START Data supplied

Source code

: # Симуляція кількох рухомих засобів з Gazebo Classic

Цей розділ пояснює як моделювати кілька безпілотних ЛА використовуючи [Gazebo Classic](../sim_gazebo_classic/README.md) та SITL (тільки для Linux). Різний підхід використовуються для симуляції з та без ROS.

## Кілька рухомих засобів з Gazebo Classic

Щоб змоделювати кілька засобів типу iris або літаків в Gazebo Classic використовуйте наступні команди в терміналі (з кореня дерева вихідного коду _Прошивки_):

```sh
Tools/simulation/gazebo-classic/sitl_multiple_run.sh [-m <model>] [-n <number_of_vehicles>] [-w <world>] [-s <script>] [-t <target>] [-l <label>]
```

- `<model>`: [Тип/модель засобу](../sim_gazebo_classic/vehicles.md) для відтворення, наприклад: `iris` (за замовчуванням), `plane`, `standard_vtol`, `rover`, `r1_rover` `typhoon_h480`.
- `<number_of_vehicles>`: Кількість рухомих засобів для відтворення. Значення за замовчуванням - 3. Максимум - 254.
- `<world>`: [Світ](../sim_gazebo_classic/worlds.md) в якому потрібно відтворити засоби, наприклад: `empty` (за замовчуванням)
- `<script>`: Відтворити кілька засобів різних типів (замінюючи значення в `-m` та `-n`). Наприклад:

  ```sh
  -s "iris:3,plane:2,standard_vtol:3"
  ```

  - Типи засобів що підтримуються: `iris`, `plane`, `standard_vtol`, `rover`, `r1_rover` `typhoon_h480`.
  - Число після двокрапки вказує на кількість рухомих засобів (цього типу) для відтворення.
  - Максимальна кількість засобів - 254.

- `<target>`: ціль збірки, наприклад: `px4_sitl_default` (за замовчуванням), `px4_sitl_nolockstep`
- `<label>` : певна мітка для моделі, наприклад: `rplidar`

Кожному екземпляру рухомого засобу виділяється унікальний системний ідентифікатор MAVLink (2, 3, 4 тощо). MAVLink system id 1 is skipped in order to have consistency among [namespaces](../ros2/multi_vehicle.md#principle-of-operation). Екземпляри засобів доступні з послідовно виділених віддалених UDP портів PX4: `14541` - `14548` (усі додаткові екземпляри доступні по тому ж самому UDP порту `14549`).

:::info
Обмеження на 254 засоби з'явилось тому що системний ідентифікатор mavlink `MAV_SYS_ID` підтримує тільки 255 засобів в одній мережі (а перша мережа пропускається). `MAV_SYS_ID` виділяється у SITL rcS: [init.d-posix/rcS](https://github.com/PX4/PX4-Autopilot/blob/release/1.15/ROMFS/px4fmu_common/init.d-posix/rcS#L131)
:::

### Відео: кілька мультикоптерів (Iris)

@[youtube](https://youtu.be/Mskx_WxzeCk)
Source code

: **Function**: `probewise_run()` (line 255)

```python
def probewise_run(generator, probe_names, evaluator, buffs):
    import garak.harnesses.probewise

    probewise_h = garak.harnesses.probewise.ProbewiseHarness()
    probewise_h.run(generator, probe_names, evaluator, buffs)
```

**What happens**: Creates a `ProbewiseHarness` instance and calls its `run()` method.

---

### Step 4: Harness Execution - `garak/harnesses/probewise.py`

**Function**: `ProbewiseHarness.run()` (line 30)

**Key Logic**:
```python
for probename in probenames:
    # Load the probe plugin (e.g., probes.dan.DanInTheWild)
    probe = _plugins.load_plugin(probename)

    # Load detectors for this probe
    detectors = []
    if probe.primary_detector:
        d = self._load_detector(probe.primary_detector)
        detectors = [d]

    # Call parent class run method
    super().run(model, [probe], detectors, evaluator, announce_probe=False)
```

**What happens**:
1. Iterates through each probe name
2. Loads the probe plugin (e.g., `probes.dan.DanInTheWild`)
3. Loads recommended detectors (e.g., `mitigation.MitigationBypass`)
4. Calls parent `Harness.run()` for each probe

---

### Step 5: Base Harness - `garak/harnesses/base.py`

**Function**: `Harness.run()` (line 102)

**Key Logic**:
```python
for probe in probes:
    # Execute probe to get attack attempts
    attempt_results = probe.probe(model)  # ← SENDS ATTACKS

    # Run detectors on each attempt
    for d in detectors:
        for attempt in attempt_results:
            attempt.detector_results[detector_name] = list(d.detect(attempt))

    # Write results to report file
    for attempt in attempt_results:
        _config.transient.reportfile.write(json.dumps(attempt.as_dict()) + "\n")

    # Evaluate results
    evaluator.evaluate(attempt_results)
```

END Data supplied

Work instructions =
The data above must be returned in full, exactly as written.

Response below =
Source code

: # Симуляція кількох рухомих засобів з Gazebo Classic

Цей розділ пояснює як моделювати кілька безпілотних ЛА використовуючи [Gazebo Classic](../sim_gazebo_classic/README.md) та SITL (тільки для Linux). Різний підхід використовуються для симуляції з та без ROS.

## Кілька рухомих засобів з Gazebo Classic

Щоб змоделювати кілька засобів типу iris або літаків в Gazebo Classic використовуйте наступні команди в терміналі (з кореня дерева вихідного коду _Прошивки_):

```sh
Tools/simulation/gazebo-classic/sitl_multiple_run.sh [-m <model>] [-n <number_of_vehicles>] [-w <world>] [-s <script>] [-t <target>] [-l <label>]
```

- `<model>`: [Тип/модель засобу](../sim_gazebo_classic/vehicles.md) для відтворення, наприклад: `iris` (за замовчуванням), `plane`, `standard_vtol`, `rover`, `r1_rover` `typhoon_h480`.
- `<number_of_vehicles>`: Кількість рухомих засобів для відтворення. Значення за замовчуванням - 3. Максимум - 254.
- `<world>`: [Світ](../sim_gazebo_classic/worlds.md) в якому потрібно відтворити засоби, наприклад: `empty` (за замовчуванням)
- `<script>`: Відтворити кілька засобів різних типів (замінюючи значення в `-m` та `-n`). Наприклад:

  ```sh
  -s "iris:3,plane:2,standard_vtol:3"
  ```

  - Типи засобів що підтримуються: `iris`, `plane`, `standard_vtol`, `rover`, `r1_rover` `typhoon_h480`.
  - Число після двокрапки вказує на кількість рухомих засобів (цього типу) для відтворення.
  - Максимальна кількість засобів - 254.

- `<target>`: ціль збірки, наприклад: `px4_sitl_default` (за замовчуванням), `px4_sitl_nolockstep`
- `<label>` : певна мітка для моделі, наприклад: `rplidar`

Кожному екземпляру рухомого засобу виділяється унікальний системний ідентифікатор MAVLink (2, 3, 4 тощо). MAVLink system id 1 is skipped in order to have consistency among [namespaces](../ros2/multi_vehicle.md#principle-of-operation). Екземпляри засобів доступні з послідовно виділених віддалених UDP портів PX4: `14541` - `14548` (усі додаткові екземпляри доступні по тому ж самому UDP порту `14549`).

:::info
Обмеження на 254 засоби з'явилось тому що системний ідентифікатор mavlink `MAV_SYS_ID` підтримує тільки 255 засобів в одній мережі (а перша мережа пропускається). `MAV_SYS_ID` виділяється у SITL rcS: [init.d-posix/rcS](https://github.com/PX4/PX4-Autopilot/blob/release/1.15/ROMFS/px4fmu_common/init.d-posix/rcS#L131)
:::

### Відео: кілька мультикоптерів (Iris)

@[youtube](https://youtu.be/Mskx_WxzeCk)
Source code

: **Function**: `probewise_run()` (line 255)

```python
def probewise_run(generator, probe_names, evaluator, buffs):
    import garak.harnesses.probewise

    probewise_h = garak.harnesses.probewise.ProbewiseHarness()
    probewise_h.run(generator, probe_names, evaluator, buffs)
```

**What happens**: Creates a `ProbewiseHarness` instance and calls its `run()` method.

---

### Step 4: Harness Execution - `garak/harnesses/probewise.py`

**Function**: `ProbewiseHarness.run()` (line 30)

**Key Logic**:
```python
for probename in probenames:
    # Load the probe plugin (e.g., probes.dan.DanInTheWild)
    probe = _plugins.load_plugin(probename)

    # Load detectors for this probe
    detectors = []
    if probe.primary_detector:
        d = self._load_detector(probe.primary_detector)
        detectors = [d]

    # Call parent class run method
    super().run(model, [probe], detectors, evaluator, announce_probe=False)
```

**What happens**:
1. Iterates through each probe name
2. Loads the probe plugin (e.g., `probes.dan.DanInTheWild`)
3. Loads recommended detectors (e.g., `mitigation.MitigationBypass`)
4. Calls parent `Harness.run()` for each probe

---

### Step 5: Base Harness - `garak/harnesses/base.py`

**Function**: `Harness.run()` (line 102)

**Key Logic**:
```python
for probe in probes:
    # Execute probe to get attack attempts
    attempt_results = probe.probe(model)  # ← SENDS ATTACKS

    # Run detectors on each attempt
    for d in detectors:
        for attempt in attempt_results:
            attempt.detector_results[detector_name] = list(d.detect(attempt))

    # Write results to report file
    for attempt in attempt_results:
        _config.transient.reportfile.write(json.dumps(attempt.as_dict()) + "\n")

    # Evaluate results
    evaluator.evaluate(attempt_results)
```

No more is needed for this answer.